Records contained in a dataset:
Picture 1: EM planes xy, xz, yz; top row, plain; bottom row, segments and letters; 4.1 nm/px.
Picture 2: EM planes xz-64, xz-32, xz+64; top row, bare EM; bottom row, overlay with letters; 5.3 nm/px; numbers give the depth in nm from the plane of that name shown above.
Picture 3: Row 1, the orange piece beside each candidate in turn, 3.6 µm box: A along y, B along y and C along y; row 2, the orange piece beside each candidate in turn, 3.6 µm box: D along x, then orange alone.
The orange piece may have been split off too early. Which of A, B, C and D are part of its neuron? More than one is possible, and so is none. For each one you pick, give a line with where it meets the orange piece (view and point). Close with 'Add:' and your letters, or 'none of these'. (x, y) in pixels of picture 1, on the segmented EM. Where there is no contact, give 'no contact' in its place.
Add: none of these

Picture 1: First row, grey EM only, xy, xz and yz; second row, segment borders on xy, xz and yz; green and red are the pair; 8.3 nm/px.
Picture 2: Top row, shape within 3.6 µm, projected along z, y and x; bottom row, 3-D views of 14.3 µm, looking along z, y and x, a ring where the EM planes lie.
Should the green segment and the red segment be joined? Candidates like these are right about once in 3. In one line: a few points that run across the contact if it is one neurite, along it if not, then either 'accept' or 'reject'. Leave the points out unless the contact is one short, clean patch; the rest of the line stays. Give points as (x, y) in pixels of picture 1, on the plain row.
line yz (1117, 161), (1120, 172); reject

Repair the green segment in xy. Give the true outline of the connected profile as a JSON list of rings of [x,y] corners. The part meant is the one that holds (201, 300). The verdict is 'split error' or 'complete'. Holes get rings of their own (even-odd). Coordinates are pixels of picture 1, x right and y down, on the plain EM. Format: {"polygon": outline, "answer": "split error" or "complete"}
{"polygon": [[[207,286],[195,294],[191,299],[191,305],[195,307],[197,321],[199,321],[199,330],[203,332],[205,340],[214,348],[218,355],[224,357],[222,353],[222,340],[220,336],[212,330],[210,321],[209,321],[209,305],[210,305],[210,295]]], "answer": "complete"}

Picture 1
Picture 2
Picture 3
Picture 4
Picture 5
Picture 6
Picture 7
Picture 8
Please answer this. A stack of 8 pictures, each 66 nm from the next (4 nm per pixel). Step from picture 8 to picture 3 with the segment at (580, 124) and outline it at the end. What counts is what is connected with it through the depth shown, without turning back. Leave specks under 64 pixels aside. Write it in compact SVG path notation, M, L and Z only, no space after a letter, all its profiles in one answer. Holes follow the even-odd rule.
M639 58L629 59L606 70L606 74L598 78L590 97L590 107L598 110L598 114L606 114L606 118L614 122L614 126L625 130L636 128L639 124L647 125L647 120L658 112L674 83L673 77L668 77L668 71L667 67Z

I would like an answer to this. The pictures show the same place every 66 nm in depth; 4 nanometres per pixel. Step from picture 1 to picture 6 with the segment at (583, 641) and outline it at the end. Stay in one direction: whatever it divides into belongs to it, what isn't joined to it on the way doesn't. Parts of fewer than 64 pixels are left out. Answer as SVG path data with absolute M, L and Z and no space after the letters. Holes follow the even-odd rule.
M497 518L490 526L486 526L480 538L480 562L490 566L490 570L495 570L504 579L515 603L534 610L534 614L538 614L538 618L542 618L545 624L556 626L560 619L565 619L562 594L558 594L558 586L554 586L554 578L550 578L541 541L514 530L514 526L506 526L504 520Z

Work instructions: Starting at the first line and ending at the last, retype the entries above.

Answer box:
Picture 1: EM planes xy, xz, yz; top row, plain; bottom row, segments and letters; 4.1 nm/px.
Picture 2: EM planes xz-64, xz-32, xz+64; top row, bare EM; bottom row, overlay with letters; 5.3 nm/px; numbers give the depth in nm from the plane of that name shown above.
Picture 3: Row 1, the orange piece beside each candidate in turn, 3.6 µm box: A along y, B along y and C along y; row 2, the orange piece beside each candidate in turn, 3.6 µm box: D along x, then orange alone.
The orange piece may have been split off too early. Which of A, B, C and D are part of its neuron? More than one is possible, and so is none. For each one you pick, give a line with where it meets the orange piece (view and point). Close with 'Add:' and your letters, or 'none of these'. (x, y) in pixels of picture 1, on the segmented EM. Where there is no contact, give 'no contact' in its place.
Add: none of these

Picture 1: First row, grey EM only, xy, xz and yz; second row, segment borders on xy, xz and yz; green and red are the pair; 8.3 nm/px.
Picture 2: Top row, shape within 3.6 µm, projected along z, y and x; bottom row, 3-D views of 14.3 µm, looking along z, y and x, a ring where the EM planes lie.
Should the green segment and the red segment be joined? Candidates like these are right about once in 3. In one line: a few points that run across the contact if it is one neurite, along it if not, then either 'accept' or 'reject'. Leave the points out unless the contact is one short, clean patch; the rest of the line stays. Give points as (x, y) in pixels of picture 1, on the plain row.
line yz (1117, 161), (1120, 172); reject

Repair the green segment in xy. Give the true outline of the connected profile as a JSON list of rings of [x,y] corners. The part meant is the one that holds (201, 300). The verdict is 'split error' or 'complete'. Holes get rings of their own (even-odd). Coordinates are pixels of picture 1, x right and y down, on the plain EM. Format: {"polygon": outline, "answer": "split error" or "complete"}
{"polygon": [[[207,286],[195,294],[191,299],[191,305],[195,307],[197,321],[199,321],[199,330],[203,332],[205,340],[214,348],[218,355],[224,357],[222,353],[222,340],[220,336],[212,330],[210,321],[209,321],[209,305],[210,305],[210,295]]], "answer": "complete"}

Picture 1
Picture 2
Picture 3
Picture 4
Picture 5
Picture 6
Picture 7
Picture 8
Please answer this. A stack of 8 pictures, each 66 nm from the next (4 nm per pixel). Step from picture 8 to picture 3 with the segment at (580, 124) and outline it at the end. What counts is what is connected with it through the depth shown, without turning back. Leave specks under 64 pixels aside. Write it in compact SVG path notation, M, L and Z only, no space after a letter, all its profiles in one answer. Holes follow the even-odd rule.
M639 58L629 59L606 70L606 74L598 78L590 97L590 107L598 110L598 114L606 114L606 118L614 122L614 126L625 130L636 128L639 124L647 125L647 120L658 112L674 83L673 77L668 77L668 71L667 67Z

I would like an answer to this. The pictures show the same place every 66 nm in depth; 4 nanometres per pixel. Step from picture 1 to picture 6 with the segment at (583, 641) and outline it at the end. Stay in one direction: whatever it divides into belongs to it, what isn't joined to it on the way doesn't. Parts of fewer than 64 pixels are left out. Answer as SVG path data with absolute M, L and Z and no space after the letters. Holes follow the even-odd rule.
M497 518L490 526L486 526L480 538L480 562L490 566L490 570L495 570L504 579L515 603L534 610L534 614L538 614L538 618L542 618L545 624L556 626L560 619L565 619L562 594L558 594L558 586L554 586L554 578L550 578L541 541L514 530L514 526L506 526L504 520Z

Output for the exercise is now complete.